For more information on the Mindfulness Movement and mindful leadership, please visit:
Need some help with your mindfulness practice? The Mindful Moments can certainly help!
At its core, fear does one single, crippling thing to you if you allow it to: it controls you. Whether you like it or not, whether you admit it or not, fear can take over the power to run your life, making you worry about the past or future while the present passes you by. And yes... at first, your reaction will be to deny that this is your case. Once worrying and anxiety has become a habit, that habit can be difficult to break. But don’t add that to your list of worries – instead, you can form constructive habits to face your fears and live your life in the present.
There are some people who have faced adversity, struggle, and impossible challenges early in life and were essentially forced to face their fears or completely fall apart. You’ve probably heard some of these stories. The story of a young domestic violence survivor, the story of a child born without an arm or a leg, the story of a child born without the ability to hear or speak; all of these people were essentially forced to live their best lives by working with their challenges and setbacks instead of fighting against them.
And therein lies the key to facing your fears constructively: working with them instead of against them.
Everyone is afraid. I don’t care who you are, whether you’re a homeless veteran or the CEO of a multi-million dollar company... everyone is afraid. In brain science, this response is caused by what is referred to as the reptilian brain and is also known as the fight or flight response.
It is caused when our minds perceive something as being scary, dangerous, or unfamiliar.
This can happen in a number of scenarios. You’re the new kid at school, you’re starting your first day of college and don’t understand the industry lingo (yet), you booked your first public speaking gig, you’re being interviewed on video for the first time ever, you’re moving to another country for work, you’re getting married, you’re a concert pianist performing in front of thousands of people.... There are a million different things you could be afraid of in any of these situations, and your mind perceives it as a scenario where you have to fight or flee.
But do you really have to fight or flee?
Five Ways to Face Your Fears
1. Differentiate between unfounded fears and legitimate fears.
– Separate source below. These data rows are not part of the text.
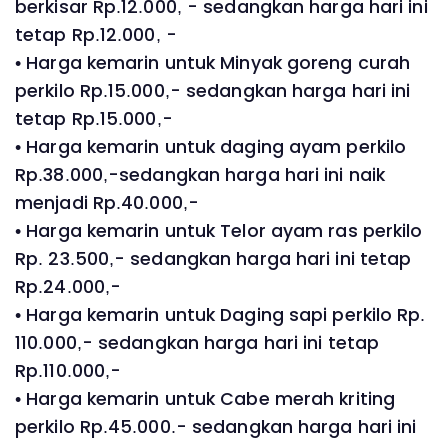
berkisar Rp.12.000, - sedangkan harga hari ini
tetap Rp.12.000, -
• Harga kemarin untuk Minyak goreng curah
perkilo Rp.15.000,- sedangkan harga hari ini
tetap Rp.15.000,-
• Harga kemarin untuk daging ayam perkilo
Rp.38.000,-sedangkan harga hari ini naik
menjadi Rp.40.000,-
• Harga kemarin untuk Telor ayam ras perkilo
Rp. 23.500,- sedangkan harga hari ini tetap
Rp.24.000,-
• Harga kemarin untuk Daging sapi perkilo Rp.
110.000,- sedangkan harga hari ini tetap
Rp.110.000,-
• Harga kemarin untuk Cabe merah kriting
perkilo Rp.45.000.- sedangkan harga hari ini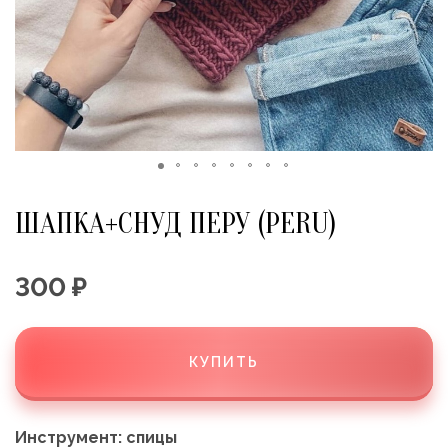
ШАПКА+СНУД ПЕРУ (PERU)
300 ₽
КУПИТЬ
Инструмент: спицы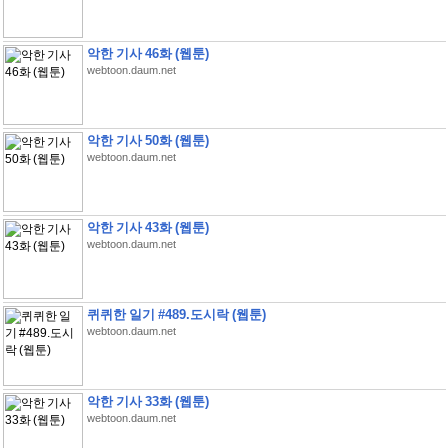
악한 기사 46화 (웹툰)
webtoon.daum.net
악한 기사 50화 (웹툰)
webtoon.daum.net
악한 기사 43화 (웹툰)
webtoon.daum.net
퀴퀴한 일기 #489.도시락 (웹툰)
webtoon.daum.net
악한 기사 33화 (웹툰)
webtoon.daum.net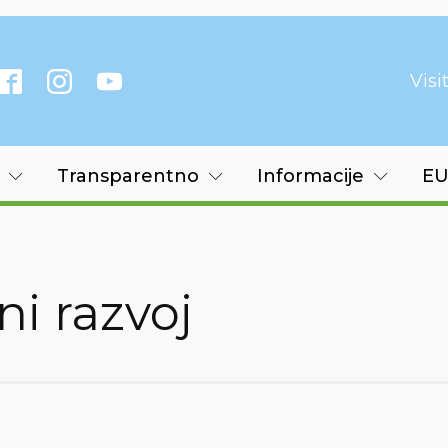
Vis
Transparentno
Informacije
EU
ni razvoj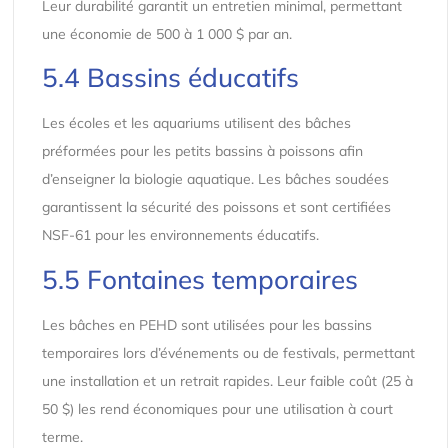
Leur durabilité garantit un entretien minimal, permettant
une économie de 500 à 1 000 $ par an.
5.4 Bassins éducatifs
Les écoles et les aquariums utilisent des bâches
préformées pour les petits bassins à poissons afin
d’enseigner la biologie aquatique. Les bâches soudées
garantissent la sécurité des poissons et sont certifiées
NSF-61 pour les environnements éducatifs.
5.5 Fontaines temporaires
Les bâches en PEHD sont utilisées pour les bassins
temporaires lors d’événements ou de festivals, permettant
une installation et un retrait rapides. Leur faible coût (25 à
50 $) les rend économiques pour une utilisation à court
terme.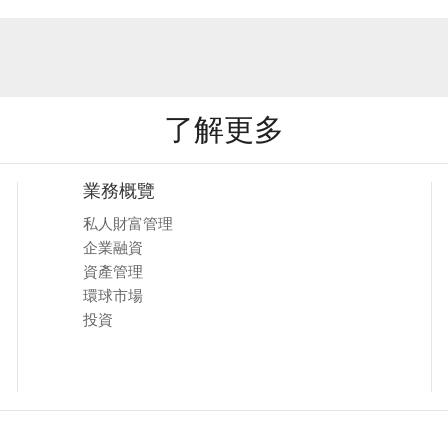
了解更多
業務概覽
私人財富管理
企業融資
資產管理
環球市場
投資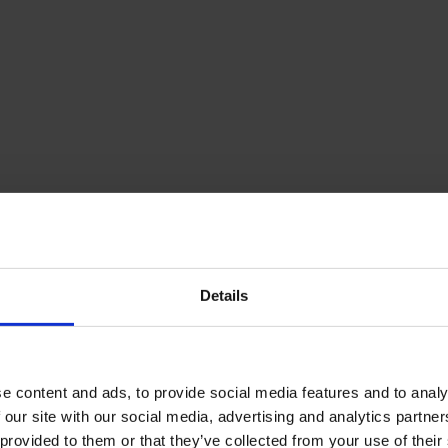
Details
e content and ads, to provide social media features and to analy
 our site with our social media, advertising and analytics partn
 provided to them or that they’ve collected from your use of their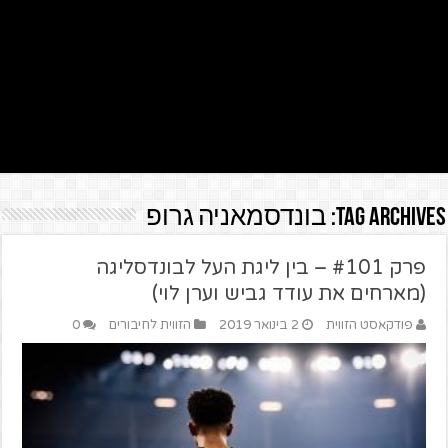
Tag Archives:
בונדסמאניה גרופ
פרק #101 – בין ליגת העל לבונדסליגה
(מארחים את עודד גביש וערן לוי)
פודקאסט הזווית
2 בינואר 2019
הזווית לחיבורים
0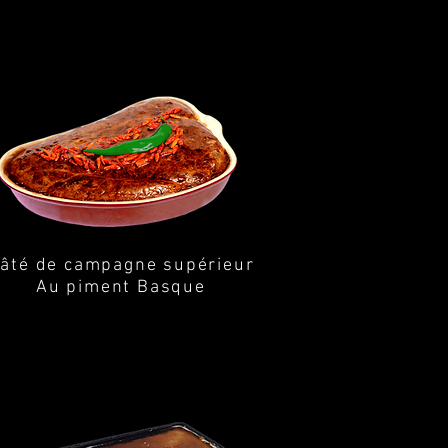
âté de campagne
supérieur
Au piment Basque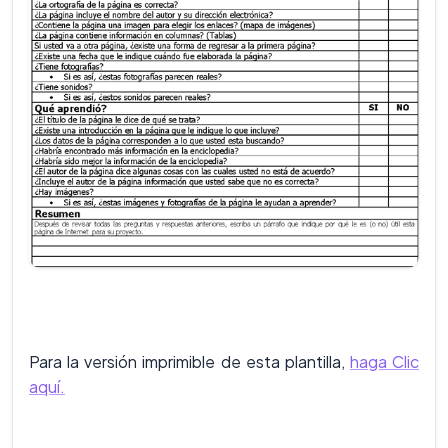
Para la versión imprimible de esta plantilla,
haga Clic
aquí.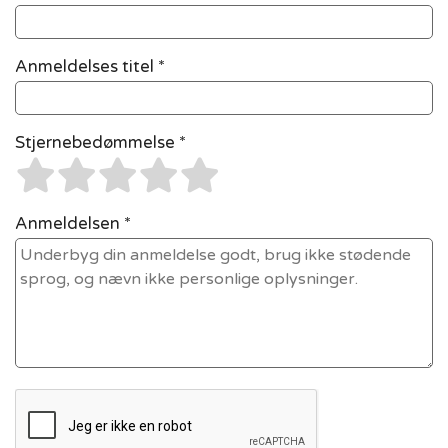
Anmeldelses titel *
Stjernebedømmelse *
Anmeldelsen *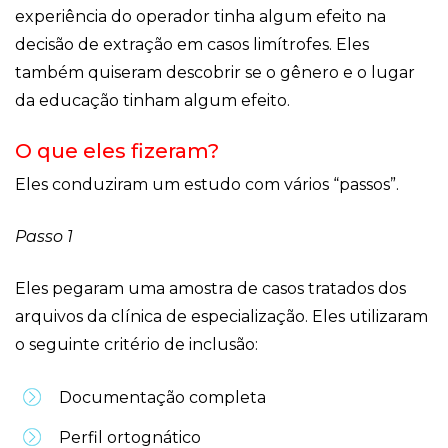
experiência do operador tinha algum efeito na
decisão de extração em casos limítrofes. Eles
também quiseram descobrir se o gênero e o lugar
da educação tinham algum efeito.
O que eles fizeram?
Eles conduziram um estudo com vários “passos”.
Passo 1
Eles pegaram uma amostra de casos tratados dos
arquivos da clínica de especialização. Eles utilizaram
o seguinte critério de inclusão:
Documentação completa
Perfil ortognático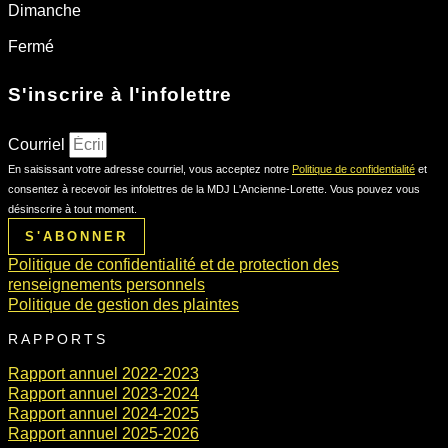
Dimanche
Fermé
S'inscrire à l'infolettre
Courriel
En saisissant votre adresse courriel, vous acceptez notre
Politique de confidentialité
et
consentez à recevoir les infolettres de la MDJ L'Ancienne-Lorette. Vous pouvez vous
désinscrire à tout moment.
S'ABONNER
Politique de confidentialité et de protection des
renseignements personnels
Politique de gestion des plaintes
RAPPORTS
Rapport annuel 2022-2023
Rapport annuel 2023-2024
Rapport annuel 2024-2025
Rapport annuel 2025-2026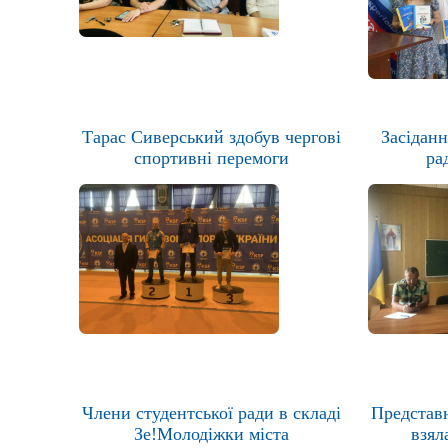
Тарас Сиверський здобув чергові
Засідан
спортивні перемоги
ра
Члени студентської ради в складі
Представ
Зе!Молодіжки міста
взял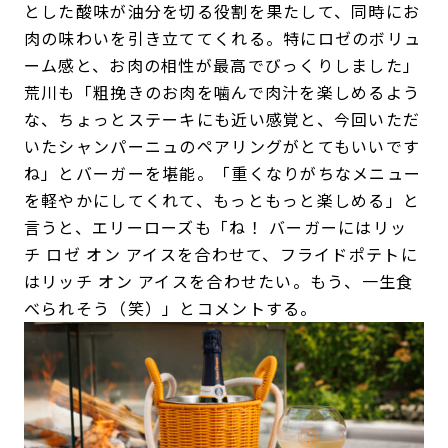
とした酸味が油分を切る役割を果たして、同時にお
肉の味わいを引き立ててくれる。特にロゼのボリュ
ーム感と、お肉の相性が最高でびっくりしました」
荒川も「粗挽きのお肉を噛んで肉汁を楽しめるよう
な、ちょっとステーキにも近い感覚と、今回いただ
いたシャンパーニュのペアリングがとてもいいです
ね」とバーガーを堪能。「重くなりがちなメニュー
を軽やかにしてくれて、もっともっと楽しめる」と
言うと、エリーローズも「ね！ バーガーにはリッ
チ ロゼ オン アイスを合わせて、フライドポテトに
はリッチ オン アイスを合わせたい。もう、一生食
べられそう（笑）」とコメントする。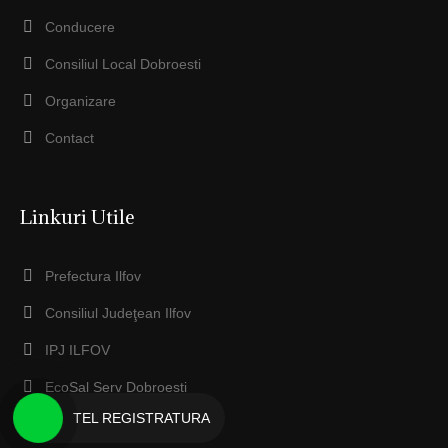
Conducere
Consiliul Local Dobroesti
Organizare
Contact
Linkuri Utile
Prefectura Ilfov
Consiliul Judeţean Ilfov
IPJ ILFOV
EcoSal Serv Dobroesti
TEL REGISTRATURA
Anaf ILFOV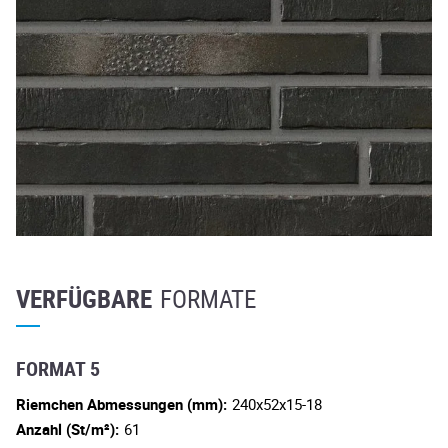
VERFÜGBARE
FORMATE
FORMAT 5
Riemchen Abmessungen (mm):
240x52x15-18
Anzahl (St/m²):
61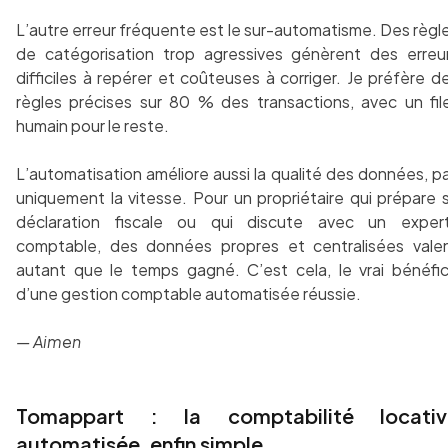
L’autre erreur fréquente est le sur-automatisme. Des règl
de catégorisation trop agressives génèrent des erreu
difficiles à repérer et coûteuses à corriger. Je préfère d
règles précises sur 80 % des transactions, avec un fil
humain pour le reste.
L’automatisation améliore aussi la qualité des données, p
uniquement la vitesse. Pour un propriétaire qui prépare 
déclaration fiscale ou qui discute avec un exper
comptable, des données propres et centralisées vale
autant que le temps gagné. C’est cela, le vrai bénéfi
d’une gestion comptable automatisée réussie.
— Aimen
Tomappart : la comptabilité locativ
automatisée, enfin simple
The situation may be one in which fear serves you and the fight or flight response is necessary; if you witness a shooting, it’s probably not a good idea to go charging toward it to face your fears. Let’s leave that to the people trained to handle that type of situation.
2. Feel your fear and acknowledge it. This is an internal practice, but stay with me here. Allowing yourself to feel the fear you’re experiencing and think about it while breathing or meditating will make you feel more comfortable with your fear as you become familiar with it. You will find yourself recognizing that fear is simply an emotion, and you can reframe your own perception to work with this emotion rather than being crippled by it.
3. Identify exactly what you’re afraid of. Usually, at its core, you will find that it’s fairly simple: a fear of rejection, a fear of failure, or a fear of disappointment. Once you’ve identified the root of your fear, it becomes much easier to work with it and use it to your advantage.
4. Be honest with yourself. No one has to know except for you; that’s why we call this internal work. It’s your job to be self-aware and mindful of your habits and personality type so you can have the type of personal accountability that a successful, passionate life demands.
5. Make peace with your fear. You must forgive yourself in advance if you’re going to fail, be rejected, or be disappointed. Perfection is unattainable, and excellence requires failure to learn from. Make the decision to be okay with any outcome you may experience and simply do your best in the situation you find yourself in.
Your future success and prosperity are waiting for you just beyond your fears. Isn’t it time to stop worrying and start living your life to its fullest? Remember that the only one who can ultimately control you is you.